Nella stanza a fianco c´è il simulatore. Quello della Ferrari è un oggetto misterioso, protetto da un riserbo totale, è stato mostrato una sola volta ai giornalisti. Da lontano. Si sa solo che è al centro di una stanza gigantesca, sospeso a una decina di metri da terra, protetto da un involucro di tubi neri, e costosissimo. Per il resto, top secret. Quello della Red Bull sembra un video gioco per adulti. Sta tutto in una stanzetta e ha un software molto aggiornato. Segreti, zero. Tanto che persino i giornalisti possono provarlo (e andarci inesorabilmente a sbattere).
Vettel e il Concorde
Vicino al simulatore c´è l´area dove i disegni dei "nostri ragazzi" diventano pezzi. Anzi, miniature di pezzi, da portare nella galleria del vento. Per questo passaggio esiste un macchinario affascinante. Si tratta di una specie di scatolotto simile alle "macchine pesca regali" dei luna park.
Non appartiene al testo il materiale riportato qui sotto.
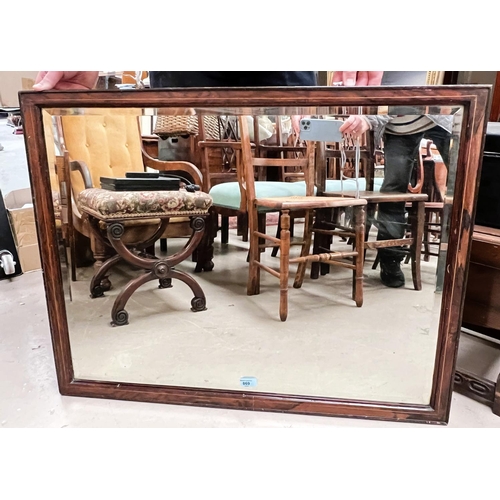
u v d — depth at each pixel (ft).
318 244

Solo che questo scatolotto invece di pescare regali modella il pezzo in miniatura con un laser ad alta precisione. «Nel giro di due ore dalla sua progettazione siamo in grado di portare in galleria del vento qualunque pezzo», spiega Horner.
La questione galleria del vento in casa Red Bull è particolarmente sentita. «La nostra è enorme - racconta orgogliosa l´inglesissima receptionist, in azienda dal giorno della sua fondazione - È a 40km da qui. L´hanno costruita nel 1953: ci hanno fatto tutti gli studi sul Concorde. E ora la usiamo noi».
Mentre l´area di disegno e progettazione, il simulatore e la galleria del vento sono decisamente particolari qui alla Red Bull, il settore produzione è invece identico a quello di Maranello. Le procedure, i meccanismi ma anche il clima lento, da artigianato di qualità, è lo stesso. «Si lavora 24 ore al giorno, qui, sette giorni sul sette, per produrre l´85 per cento dei pezzi che vengono montati in macchina». Inutile dire che il controllo di qualità è maniacale. C´è un reparto separato dagli altri che si avvale di strumenti meccanici e a ultrasuoni.
L´epicentro del motor sport
A dire il vero, però, strumenti meccanici e ultrasuoni, ce li hanno un po´ tutti i costruttori. Come del resto i simulatori, le gallerie del vento (salvo problemi estemporanei) e anche i biliardini. E così è inevitabile chiedersi quale sia il vero segreto del team che sta facendo la rivoluzione in F1. Horner ascolta la domanda, fa una pausa, poi indica con lo sguardo la finestra dietro il tecnigrafo. «Il segreto è questo spicchio di Inghilterra - sospira - Un territorio intimamente connesso con la F1. Qui ha sede la metà dei team. Ci siamo noi, McLaren, Mercedes, Force India, Renault, Lotus, Virgin, qui ci sono i team di Gp2 e Gp3, questo è l´epicentro del motor sport mondiale. Per questo i migliori ingegneri sono qui e qui vogliono restare. È una specie di argine naturale contro la fuga dei cervelli. E con i cervelli migliori si fanno le macchine più veloci».